What you need to do: Transcribe word for word the lines below from the line with "ring pip: (128, 428)" through the line with "middle dip: (469, 340)", ends included.

Data for processing:

◆ ◆ ◆ ◆ ◆ ◆ ◆

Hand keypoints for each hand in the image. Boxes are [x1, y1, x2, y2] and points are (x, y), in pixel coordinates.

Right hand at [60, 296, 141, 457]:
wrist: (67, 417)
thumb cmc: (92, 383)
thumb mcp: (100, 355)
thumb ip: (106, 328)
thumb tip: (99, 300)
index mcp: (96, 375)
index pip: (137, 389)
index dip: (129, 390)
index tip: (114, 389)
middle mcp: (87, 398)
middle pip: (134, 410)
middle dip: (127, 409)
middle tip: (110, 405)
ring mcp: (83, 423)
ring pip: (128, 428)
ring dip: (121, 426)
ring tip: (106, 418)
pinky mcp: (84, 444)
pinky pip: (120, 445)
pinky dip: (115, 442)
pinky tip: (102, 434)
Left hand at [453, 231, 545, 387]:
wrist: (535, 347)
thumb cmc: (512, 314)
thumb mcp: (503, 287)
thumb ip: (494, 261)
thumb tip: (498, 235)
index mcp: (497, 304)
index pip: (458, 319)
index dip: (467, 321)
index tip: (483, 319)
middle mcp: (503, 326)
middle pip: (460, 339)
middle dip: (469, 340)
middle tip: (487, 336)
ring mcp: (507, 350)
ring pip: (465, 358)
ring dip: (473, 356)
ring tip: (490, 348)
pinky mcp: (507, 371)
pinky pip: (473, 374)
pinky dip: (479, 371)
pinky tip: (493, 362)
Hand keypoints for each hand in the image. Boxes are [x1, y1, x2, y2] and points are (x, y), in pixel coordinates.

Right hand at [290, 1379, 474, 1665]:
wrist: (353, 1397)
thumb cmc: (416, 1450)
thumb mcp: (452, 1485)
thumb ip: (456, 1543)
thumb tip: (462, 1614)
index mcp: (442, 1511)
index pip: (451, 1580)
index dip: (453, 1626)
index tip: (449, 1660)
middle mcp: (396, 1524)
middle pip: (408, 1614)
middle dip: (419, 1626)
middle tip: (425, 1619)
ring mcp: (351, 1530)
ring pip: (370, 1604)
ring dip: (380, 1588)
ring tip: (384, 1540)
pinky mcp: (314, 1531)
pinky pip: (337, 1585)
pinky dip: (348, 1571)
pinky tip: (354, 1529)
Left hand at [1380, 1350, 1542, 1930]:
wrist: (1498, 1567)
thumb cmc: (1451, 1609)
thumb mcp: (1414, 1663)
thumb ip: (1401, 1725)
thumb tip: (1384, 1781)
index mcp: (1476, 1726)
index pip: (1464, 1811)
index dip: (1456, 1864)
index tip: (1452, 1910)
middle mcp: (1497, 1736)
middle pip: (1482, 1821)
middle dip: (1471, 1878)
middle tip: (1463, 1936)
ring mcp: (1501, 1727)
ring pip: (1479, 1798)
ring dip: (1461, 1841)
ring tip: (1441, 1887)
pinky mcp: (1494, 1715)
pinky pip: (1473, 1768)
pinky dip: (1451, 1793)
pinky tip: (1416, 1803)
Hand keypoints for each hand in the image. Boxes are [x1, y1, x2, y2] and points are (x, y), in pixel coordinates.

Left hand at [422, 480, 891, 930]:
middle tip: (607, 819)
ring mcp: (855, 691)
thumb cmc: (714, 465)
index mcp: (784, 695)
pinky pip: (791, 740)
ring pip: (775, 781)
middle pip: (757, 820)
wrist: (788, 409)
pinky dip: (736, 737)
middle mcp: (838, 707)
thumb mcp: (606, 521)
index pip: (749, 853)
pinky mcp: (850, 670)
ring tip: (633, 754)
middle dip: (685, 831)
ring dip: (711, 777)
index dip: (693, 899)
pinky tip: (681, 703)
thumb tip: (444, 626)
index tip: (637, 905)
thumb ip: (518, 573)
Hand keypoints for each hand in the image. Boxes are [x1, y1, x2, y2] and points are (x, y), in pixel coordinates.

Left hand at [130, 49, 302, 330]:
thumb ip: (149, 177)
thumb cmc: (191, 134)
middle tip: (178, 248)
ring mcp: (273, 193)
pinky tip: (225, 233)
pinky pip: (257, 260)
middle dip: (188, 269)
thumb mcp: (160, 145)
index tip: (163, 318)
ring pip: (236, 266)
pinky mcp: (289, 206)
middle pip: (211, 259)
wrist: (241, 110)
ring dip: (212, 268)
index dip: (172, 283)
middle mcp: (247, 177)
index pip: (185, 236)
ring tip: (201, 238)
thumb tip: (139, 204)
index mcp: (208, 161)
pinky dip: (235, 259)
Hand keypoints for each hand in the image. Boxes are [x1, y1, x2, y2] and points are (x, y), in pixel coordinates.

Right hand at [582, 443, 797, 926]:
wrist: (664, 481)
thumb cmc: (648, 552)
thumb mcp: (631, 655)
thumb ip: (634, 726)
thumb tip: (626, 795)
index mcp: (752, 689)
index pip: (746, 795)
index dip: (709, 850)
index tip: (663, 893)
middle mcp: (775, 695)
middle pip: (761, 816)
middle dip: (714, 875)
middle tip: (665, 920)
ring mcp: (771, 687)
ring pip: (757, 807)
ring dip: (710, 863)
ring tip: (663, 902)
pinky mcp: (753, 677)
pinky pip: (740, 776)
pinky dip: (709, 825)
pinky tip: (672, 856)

◆ ◆ ◆ ◆ ◆ ◆ ◆

Expected answer:
ring pip: (128, 428)
ring dip: (121, 426)
ring tip: (106, 418)
pinky mcp: (84, 444)
pinky pip: (120, 445)
pinky dip: (115, 442)
pinky tip: (102, 434)
Left hand at [453, 231, 545, 387]:
wrist: (535, 347)
thumb cmc: (512, 314)
thumb mcp: (503, 287)
thumb ip: (494, 261)
thumb tip: (498, 235)
index mcp: (497, 304)
index pip: (458, 319)
index dip: (467, 321)
index tip: (483, 319)
middle mcp: (503, 326)
middle pip: (460, 339)
middle dip: (469, 340)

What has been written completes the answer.